Should We Blame ATOS?

Today I have read a blog post where the author basically suggests disability campaign groups are wrong to go after ATOS to the extent that they are, and that ATOS are only the IT company in charge of a system put in place by the DWP and they are the ones we should really be targetting. I’ve also seen several leading disability campaigners openly support this view, and even not support DPAC’s protests at the Paralympics (which are being sponsored by ATOS).

I do agree with this argument to an extent, we do need to clearly target the people behind this assessment process, and not just ATOS. I thought we had been from day one though? We have constantly lobbied the government and named the ministers responsible for this crisis as well as targeting ATOS.

But the defense “we are only doing what the government/DWP is telling us to do” is an empty one in my view. Wasn’t it also the defense many NAZI’s also used when being tried after WW2 was over? “we were only obeying orders”? Recent documentaries that used secret filming have shown us that ATOS assessors are having crisis’s of conscience over the process, they cope by blaming it on “the decision maker” (which sounds incredibly Orwellian to me). I think these individuals need to be made to take responsibility for their own actions, they could speak out even if it is anonymously, or they could quit their jobs and find another one. At least the NAZI’s had the defense that they would have been executed if they disobeyed Hitler’s orders, no one is going to shoot an ATOS assessor for walking out and saying “I can’t do this anymore”.
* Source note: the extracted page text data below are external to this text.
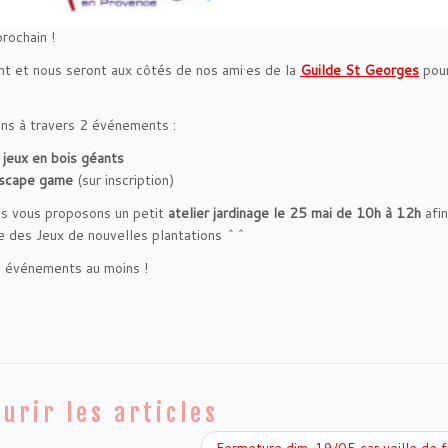
rochain !
ent et nous seront aux côtés de nos ami·es de la
Guilde St Georges
pour
pons à travers 2 événements :
s
jeux en bois géants
scape game
(sur inscription)
us vous proposons un petit
atelier jardinage le 25 mai de 10h à 12h
afin
ne des Jeux de nouvelles plantations ^^
s événements au moins !
urir les articles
When a disabled person goes to one of these assessments their life and quality of life is in this persons hands, the decision maker makes their decision based on what box these people tick. In my case after examining the criteria I can clearly see 3 places my assessor should have awarded me points and failed to, and I appealing their decision. All I wanted was to be put in the work related activity group where I would receive the help and support I need to get back into work after 10 years of unemployment. Just one year to give me a fighting chance of finding a job I can reliably do with enough hours to support myself and some kind of support system that ensures I do not lose my job if I become ill again for a short period, and I would stick my middle finger up to the DWP and never claim again. But they did not give me that, they only awarded me 6 points, and I was lucky to get that by all accounts. I have the support to be able to make an appeal which I am confident I will win, but many others don’t. Many people will not be able to act when they receive that dreadful letter saying they have been turned down for ESA, they will just sink into despair and lose everything, end up homeless and destitute. Some will harm themselves or even kill themselves alone, they may not be found for days or even months.

So I’m sorry but I say YES we should and must blame ATOS, we must blame everyone responsible for this horrific mess. If anything we need to focus more of our attention on the organ grinders and not the monkeys, but we must not give in and let up in our campaigns against ATOS to gain sympathy from the right wingers. We must continue to target every one of them, and not rest until they ALL are bought to justice.